[Dataset entries]
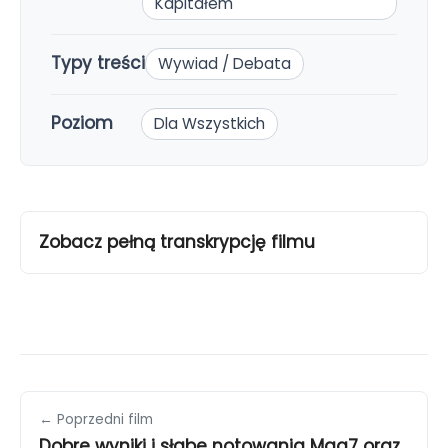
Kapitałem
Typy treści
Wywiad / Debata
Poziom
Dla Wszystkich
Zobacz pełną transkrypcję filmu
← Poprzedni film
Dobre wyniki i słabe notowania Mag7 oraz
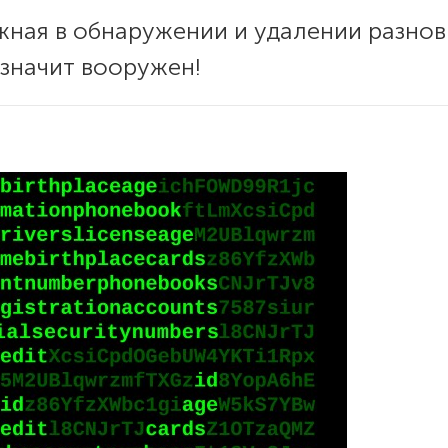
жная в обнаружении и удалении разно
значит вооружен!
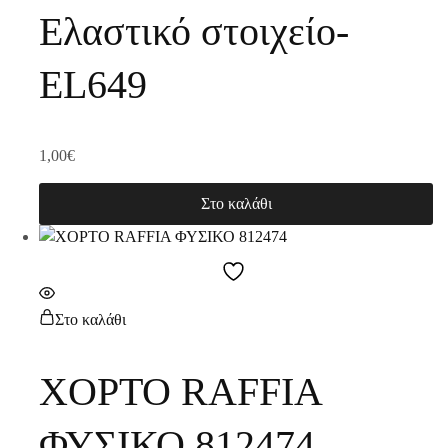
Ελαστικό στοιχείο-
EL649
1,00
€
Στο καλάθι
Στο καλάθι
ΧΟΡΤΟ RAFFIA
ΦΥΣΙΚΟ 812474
* * *
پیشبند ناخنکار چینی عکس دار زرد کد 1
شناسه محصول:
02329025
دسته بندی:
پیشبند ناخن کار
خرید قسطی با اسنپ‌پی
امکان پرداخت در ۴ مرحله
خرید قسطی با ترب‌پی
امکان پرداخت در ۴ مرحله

▸ **WHAT TO DO**
Each line above that falls between the line with "Zobacz pełną transkrypcję filmu" and the line with "ΦΥΣΙΚΟ 812474" should be printed exactly, together with those two lines, but the pictures should not.

▸ **RESULT OF THIS EXERCISE**
Zobacz pełną transkrypcję filmu
← Poprzedni film
Dobre wyniki i słabe notowania Mag7 oraz
жная в обнаружении и удалении разно
значит вооружен!
Ελαστικό στοιχείο-
EL649
1,00
€
Στο καλάθι
Στο καλάθι
ΧΟΡΤΟ RAFFIA
ΦΥΣΙΚΟ 812474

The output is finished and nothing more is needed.